Sunday 1 July 2012

The Dominion of Canada and Religious Liberty

Today, Dominion Day (or Canada Day), I thought of today's Gospel and how the hemorrhaging woman could be seen as a symbol of Canada: a nation bleeding from her sins, a nation in need to come close to Christ, to be healed. A nation, that needs not celebration of sin, not pride in evil, but humble contrition, and a return to the Gospel. Pope Leo XIII once wrote that to have had the Gospel, the Truth and to abandon it for falsehood and all the rest; surely this is madness. As this madness spreads, I thought it opportune to recall us to some of our more important foundations - such as the exercise of religious liberty as is the right of every free man. In a day when internet "show trials" destroy the person, all the more should we proclaim the religious right to dissent from State dogma, from media pressure, from elites... Religious freedom is one key note in the melody of liberty that distinguishes the freeman from the slave, the free nation from the fascist State. Note, as well, that religious liberty pre-dates the Canadian State. Religious liberty is not something the State grants; rather it can only recognize it, just as I must recognize that two and two make four. 


From the Catholic Encyclopedia (1971): 

In 1840 the union of Upper and Lower Canada, so long fought off by the latter as an act of gross injustice, was accomplished. The avowed aim of the Protestants of Ontario was to make Quebec subject to Ontario, the French element to the English, the Catholic to the Protestant. Contrary to all expectation, this act turned out favourable to the liberty and progress of Catholicism. Far from abrogating the provisions of the constitution of 1791 concerning the Catholic religion, it extended them, at the same time providing for their enforcement. For in 1840, after the guarantees of liberty given the Catholic Church by the British Government, the spiritual supremacy of the king in religious affairs could not be maintained as defined in the Royal Instructions of 1791. Let us add that Lord Elgin, a broad-minded governor, appeared on the scene, and recognized that it was time to put an end to a system of government based on partiality and the denial of justice.

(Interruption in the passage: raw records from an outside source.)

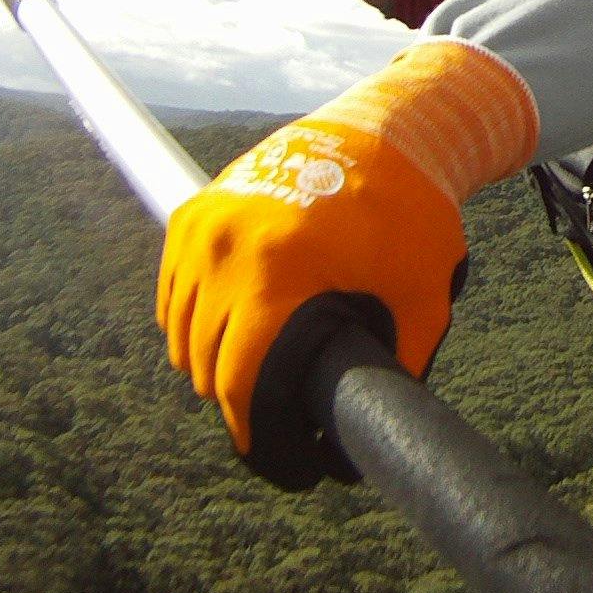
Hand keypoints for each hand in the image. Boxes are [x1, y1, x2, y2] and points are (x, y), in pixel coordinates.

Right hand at [156, 40, 539, 487]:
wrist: (390, 131)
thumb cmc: (412, 217)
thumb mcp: (419, 302)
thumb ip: (393, 372)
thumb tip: (369, 443)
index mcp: (275, 275)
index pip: (238, 383)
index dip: (258, 435)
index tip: (283, 461)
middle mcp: (225, 249)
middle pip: (206, 363)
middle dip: (239, 403)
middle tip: (277, 422)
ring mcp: (205, 227)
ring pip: (181, 332)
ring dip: (209, 366)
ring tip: (253, 383)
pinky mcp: (197, 211)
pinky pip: (172, 294)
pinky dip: (191, 323)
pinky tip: (226, 338)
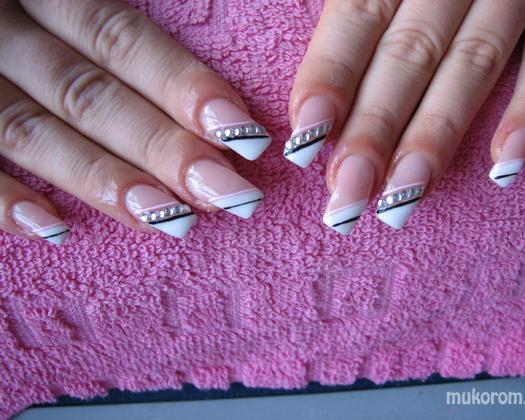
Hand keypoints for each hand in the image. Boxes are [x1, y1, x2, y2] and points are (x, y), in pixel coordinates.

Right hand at [0, 0, 270, 243]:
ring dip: (103, 181)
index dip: (182, 87)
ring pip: (33, 133)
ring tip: (170, 221)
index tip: (246, 136)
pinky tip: (54, 229)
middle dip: (163, 149)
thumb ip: (94, 13)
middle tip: (233, 195)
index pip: (119, 39)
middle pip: (89, 95)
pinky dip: (0, 198)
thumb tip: (194, 85)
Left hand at [286, 0, 524, 232]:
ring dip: (436, 135)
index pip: (357, 17)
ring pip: (473, 63)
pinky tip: (505, 161)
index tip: (304, 142)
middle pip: (409, 54)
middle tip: (346, 198)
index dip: (329, 78)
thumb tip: (307, 72)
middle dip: (374, 130)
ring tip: (402, 200)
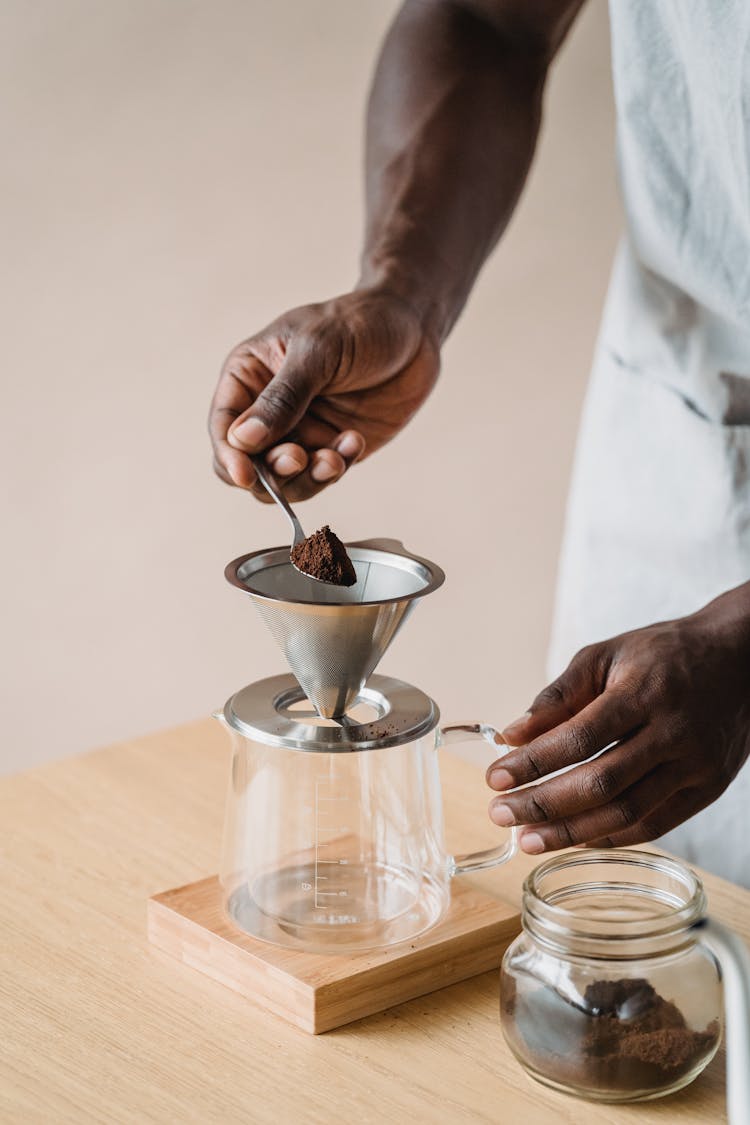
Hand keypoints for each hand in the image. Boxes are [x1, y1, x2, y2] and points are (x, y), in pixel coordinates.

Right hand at [209, 287, 439, 501]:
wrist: (413, 327)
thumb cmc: (359, 323)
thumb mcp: (317, 351)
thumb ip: (282, 397)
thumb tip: (242, 439)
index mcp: (249, 377)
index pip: (223, 426)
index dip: (230, 456)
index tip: (245, 475)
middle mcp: (268, 410)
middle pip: (249, 463)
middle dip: (271, 471)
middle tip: (300, 457)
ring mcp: (302, 431)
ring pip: (285, 480)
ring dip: (307, 478)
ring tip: (336, 456)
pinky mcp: (332, 446)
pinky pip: (323, 475)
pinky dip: (336, 467)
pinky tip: (354, 440)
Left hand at [486, 583, 749, 854]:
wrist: (741, 660)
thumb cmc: (664, 654)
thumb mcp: (606, 655)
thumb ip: (559, 696)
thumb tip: (512, 735)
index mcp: (645, 692)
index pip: (581, 737)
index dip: (534, 762)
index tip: (495, 777)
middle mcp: (674, 733)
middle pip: (602, 783)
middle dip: (544, 803)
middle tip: (502, 813)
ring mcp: (696, 766)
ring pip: (628, 813)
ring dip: (572, 832)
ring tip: (529, 837)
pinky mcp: (707, 789)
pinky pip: (653, 824)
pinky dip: (609, 836)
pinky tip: (574, 837)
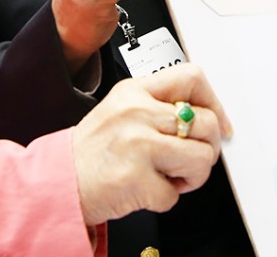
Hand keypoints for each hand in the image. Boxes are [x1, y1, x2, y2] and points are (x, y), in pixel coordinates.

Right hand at [72, 63, 231, 225]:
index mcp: (134, 91)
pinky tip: (146, 189)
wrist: (57, 183)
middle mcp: (136, 113)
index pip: (191, 77)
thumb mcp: (121, 111)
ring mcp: (137, 144)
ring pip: (201, 157)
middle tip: (190, 159)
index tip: (219, 123)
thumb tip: (206, 117)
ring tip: (169, 176)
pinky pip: (175, 194)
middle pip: (205, 122)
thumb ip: (159, 107)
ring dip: (192, 175)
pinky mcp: (136, 179)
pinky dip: (164, 198)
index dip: (214, 102)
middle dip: (206, 148)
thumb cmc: (92, 152)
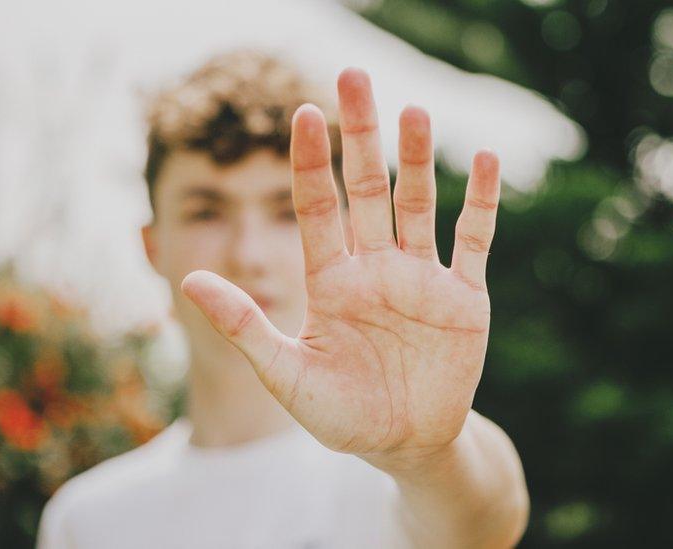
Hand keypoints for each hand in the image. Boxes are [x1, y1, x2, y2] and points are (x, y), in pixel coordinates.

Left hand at [182, 68, 500, 466]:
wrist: (405, 446)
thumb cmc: (342, 416)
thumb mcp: (286, 375)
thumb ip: (244, 325)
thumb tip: (188, 277)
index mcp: (331, 281)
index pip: (317, 205)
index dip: (309, 160)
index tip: (303, 112)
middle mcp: (375, 267)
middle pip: (366, 188)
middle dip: (360, 134)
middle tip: (353, 76)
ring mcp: (421, 278)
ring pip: (418, 204)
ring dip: (416, 159)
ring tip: (413, 110)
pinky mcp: (464, 297)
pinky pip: (473, 240)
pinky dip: (481, 202)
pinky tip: (484, 160)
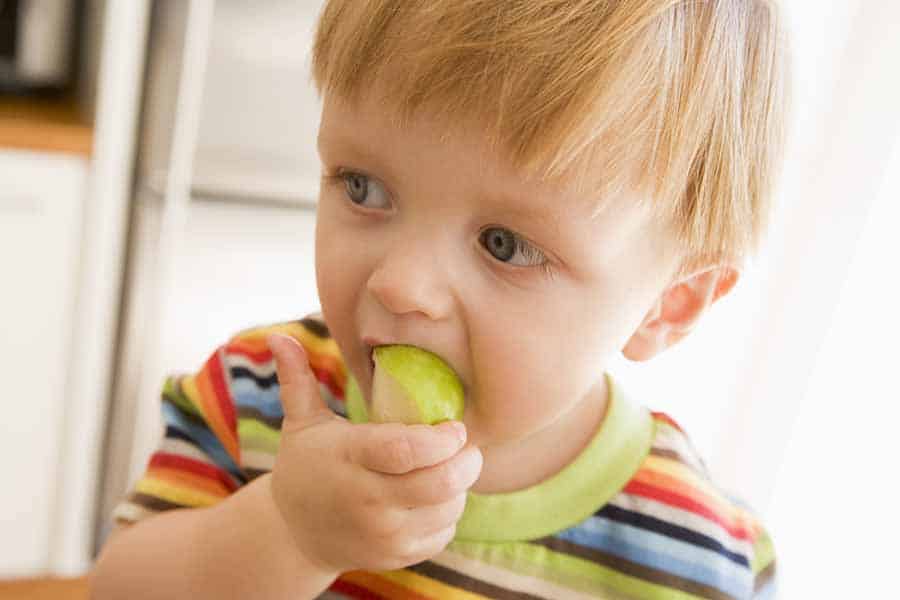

To this governor Canada is indebted for her religious liberty, plainly granted in an act of 1851 issued by the King of Great Britain and published in the Canadian press, 1 June 1852. Here it is formally stated that the "free exercise and enjoyment of profession and religious worship, without distinction or preference, are permitted by the constitution and laws of this province of Canada to all the subjects of His Majesty in the said province."

1 comment:

Freyr said...

A very interesting little tidbit... thanks.